The Road Haulage Association (@RHANews) considers comments made by Care4Calais charity founder, Claire Moseley in a BBC documentary about the Calais Crisis to be absolutely outrageous.
“Ms Moseley’s comments that if truck drivers have to change their job to avoid intimidation passing through Calais it’s not the end of the world, are at best naive”, said RHA chief executive Richard Burnett (@RHARichardB). The comments are made in BBC1’s Calais Crisis Inside Out programme, due to be screened on Wednesday 13th January.
The Road Haulage Association shares the view of police and crime commissioner for Surrey, Kevin Hurley (@kvnbhrly1), expressed during the Calais Crisis documentary, that the migrant camp at Calais is unpoliced.
90% of the goods transferred between mainland Europe and the UK are carried on the back of a truck. This swift and efficient transfer of goods plays a massive part in the strength of the UK economy. Any situation that jeopardises the movement of goods through the Port will inevitably impact upon the economy. Of even greater importance is the effect that this continuing situation is having on HGV drivers faced with a constant barrage of abuse and intimidation from migrants.
Richard Burnett continued: “We understand that the improvements at the camp are being made on ‘humanitarian’ grounds. The RHA is not a political organisation, and has no wish to become embroiled in a political argument but surely, the 9000 HGV drivers that cross the Channel on a daily basis are also entitled to humanitarian treatment? The cab of a truck is an HGV drivers ‘home’ for the duration of their journey. Why are we allowing that home to be put at risk? If, as suggested by Ms Mosely, drivers who don’t like it leave the industry for another job, the future for the UK economy looks very bleak indeed.

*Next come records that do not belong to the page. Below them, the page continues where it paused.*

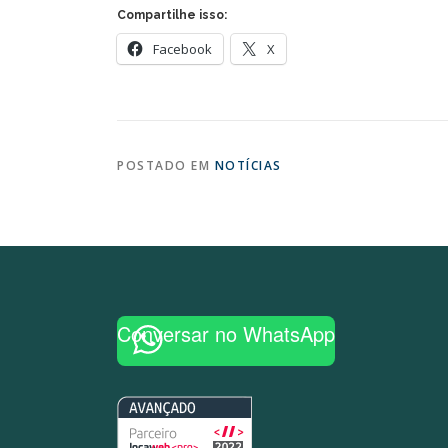
Compartilhe isso:
Facebook
X
POSTADO EM
NOTÍCIAS
Conversar no WhatsApp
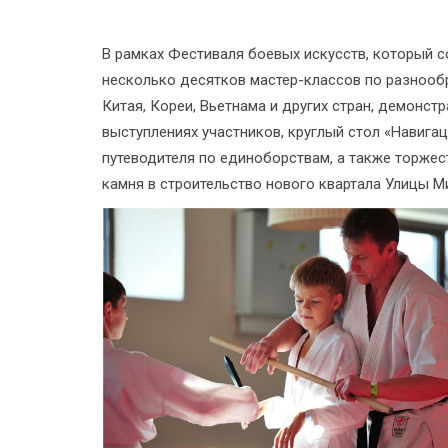
В рамках Фестиваля боевых искусств, который с
несколько десятков мастер-классов по разнооб
Китая, Кореи, Вьетнама и других стран, демонст
выступлениях участников, круглый стол «Навигац
путеводителя по единоборствам, а также торжес
камня в строительство нового квартала Улицы М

“It has become glaringly obvious that the Calais camp is in the wrong place and it must be moved further inland. As it stands at the moment, it represents little more than a departure lounge for migrants whose only aim in life is to reach the UK – whatever the cost to others. Until such time as this common-sense, long-term solution prevails, we stand firm behind our call to see the French military deployed as a matter of extreme urgency.”